Many VA borrowers say that buying a home with no money down is the VA program’s biggest advantage. But there are other characteristics of a VA mortgage that provides huge benefits as well, especially compared to other available financing options. With VA loans, closing costs are often lower, there is less stringent underwriting, and mortgage rates are extremely competitive.
VA mortgage rates are typically 0.375 percentage points below conforming mortgage rates and are lower than comparable FHA mortgage rates, too. Another big advantage of VA loans that are often overlooked is the absence of a monthly mortgage insurance payment.
Mortgage Insurance Basics, By Loan Type
Mortgage insurance typically comes into play when borrowers have a loan to value of 80% or higher. This form of insurance gives lenders the confidence and flexibility to lend to buyers with less skin in the game. Borrowers can pay the premium and in return are able to put less down. The premiums can be one time charges, paid monthly or both in the instance of FHA and USDA loans.
Conventional Mortgage Insurance
Conventional loans require a minimum 3% down payment. Consumers unable to put down at least 20% will usually have to contend with private mortgage insurance (PMI). PMI rates on conventional loans will vary depending on several factors, like your credit score, your down payment, the loan amount and others. Conventional PMI is typically anywhere from 0.5% to 1% of the loan amount and paid as part of your monthly mortgage payment.
For example, on a $200,000 loan, that is anywhere from $1,000 to $2,000 in annual PMI costs. Given that range, you could be adding anywhere from $83 to $167 to your mortgage payment each month. Conventional borrowers typically pay PMI until they establish their loan to value ratio reaches 80%.
FHA Mortgage Insurance
FHA loans require a minimum 3.5% down payment and the program collects both an upfront mortgage insurance premium as well as an annual premium. The upfront portion is the combination of your loan balance. While the annual fee is typically spread across your monthly mortgage payments. FHA mortgage insurance premiums (FHA MIP) are subject to change.
The upfront fee is 1.75% of the loan amount. For FHA borrowers making that minimum down payment, the annual mortgage insurance premium is 0.85%. Using that same $200,000 loan example, the upfront MIP would be $1,700, which ends up being the total loan amount for you. The annual MIP fee adds about $142 to each of your monthly mortgage payments. FHA borrowers can consider refinancing into a conventional mortgage once they have established 10% equity.
USDA Mortgage Insurance
The USDA Rural Development program is another government loan option offering 100% financing.
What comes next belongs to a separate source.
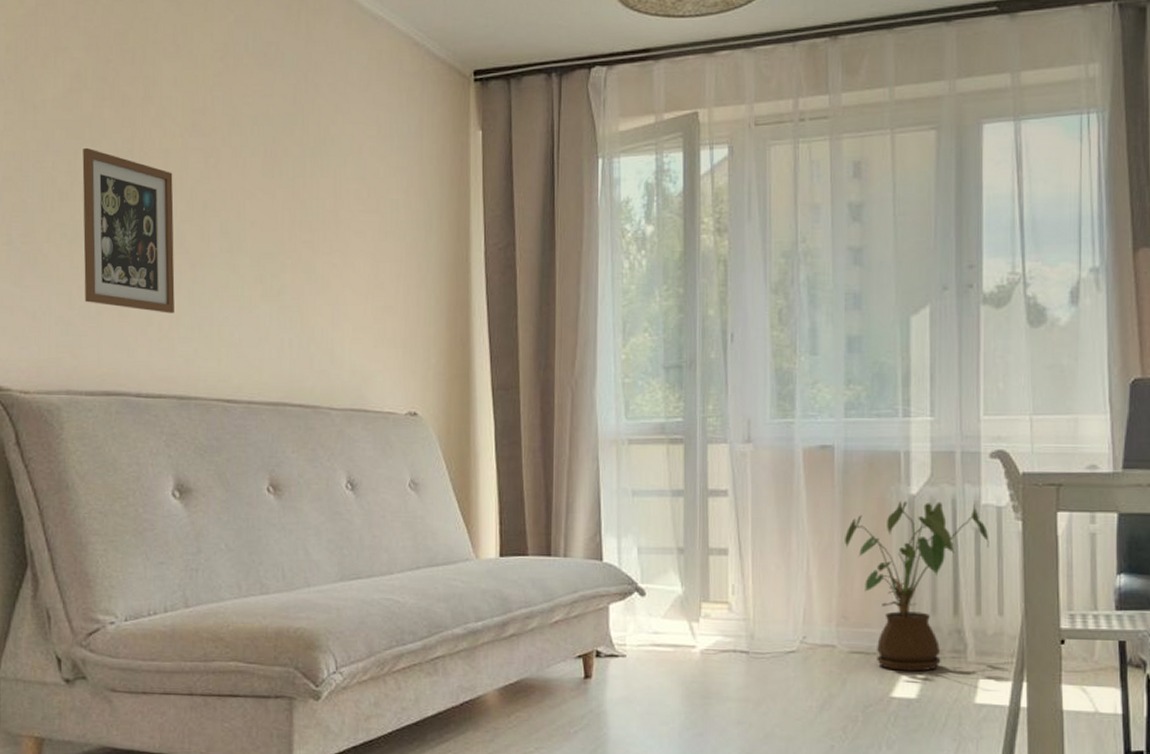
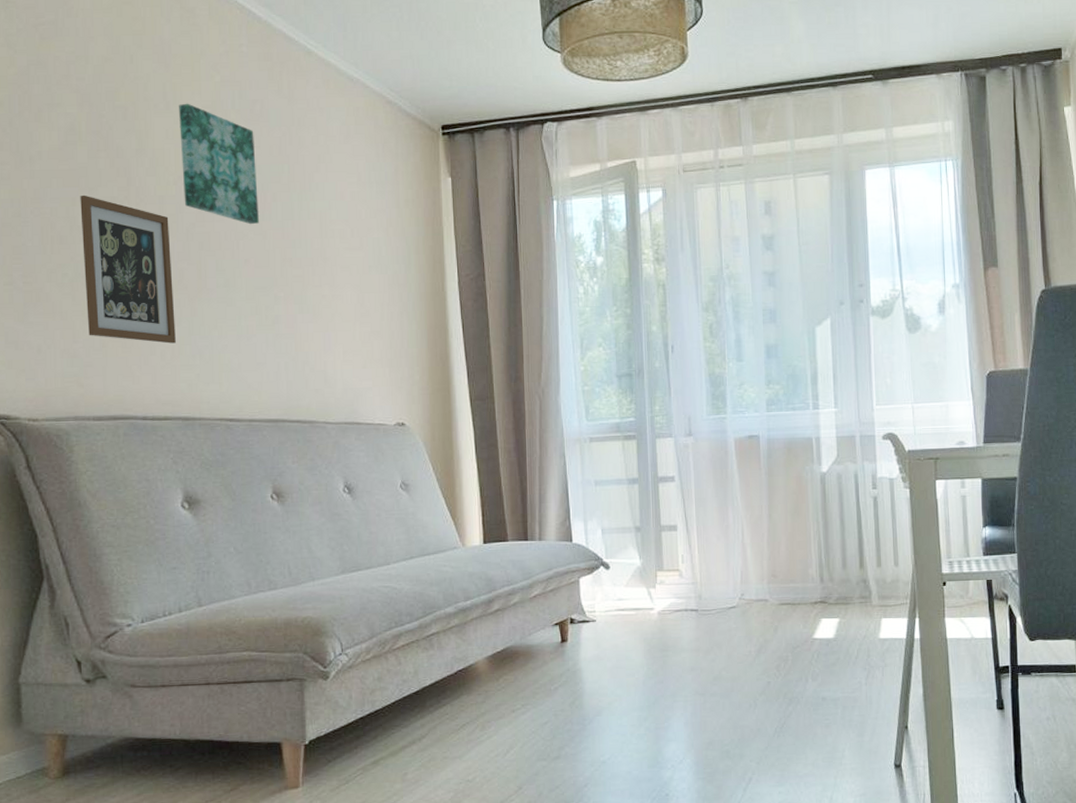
wall art: none [189,46,269,183] -> present [179,103,259,225]
house plant: present [845,501,989,672] -> none [771,477,885,617]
This unique loan option can be used to purchase or refinance properties in qualified rural areas. Like FHA loans, USDA loans feature both an upfront and an annual mortgage insurance charge.
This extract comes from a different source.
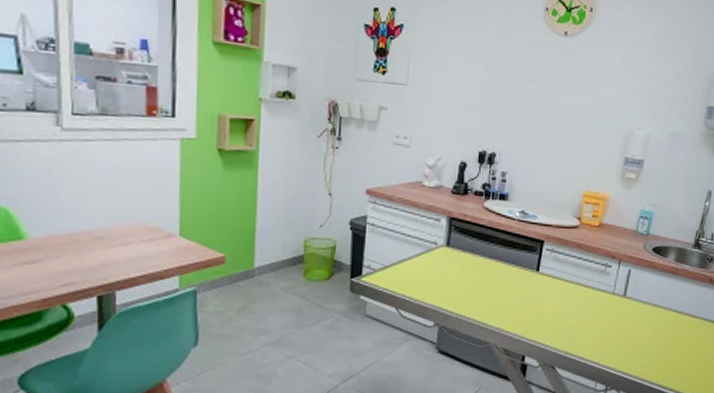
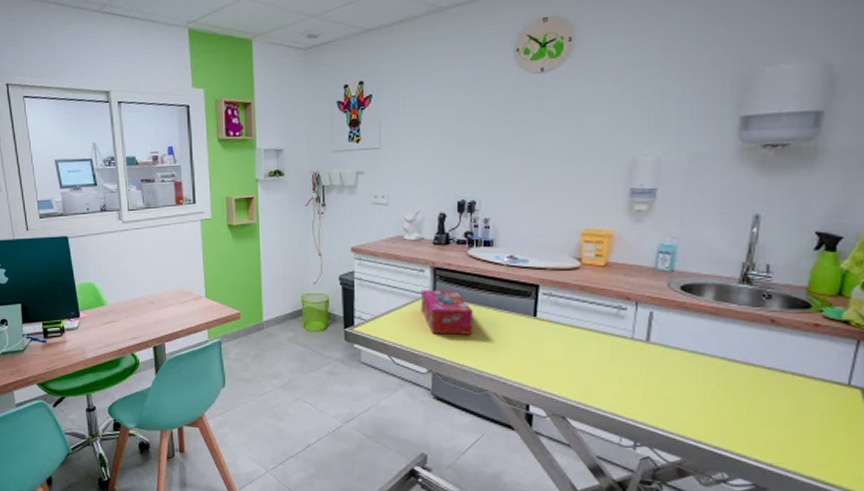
tissue box: none [433,239,483,287] -> present [420,289,473,335]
The upfront fee of 1% is added to the loan balance. The annual MIP fee is 0.35%. On a $200,000 loan, the upfront MIP charge would be $2,000. The annual MIP on a USDA loan would add about $58 to your monthly mortgage payment.
VA Mortgage Insurance
Qualified VA borrowers in most parts of the country can purchase up to $453,100 without having to factor in down payment. Regardless of the loan amount, one thing they will not have to factor in is mortgage insurance. For a VA buyer looking at a $200,000 purchase price, the benefit of not paying mortgage insurance can bolster buying power. In addition, it is comparable to a FHA loan, which is able to save a buyer as much as $142 per month in extra costs.
VA loans do come with an one time funding fee which most borrowers choose to add to their borrowed loan amount. The funding fee cost for most first-time VA buyers is 2.15% of the loan size, which amounts to $4,300 on a $200,000 loan. Borrowers with a service connected disability are exempt from paying the funding fee entirely.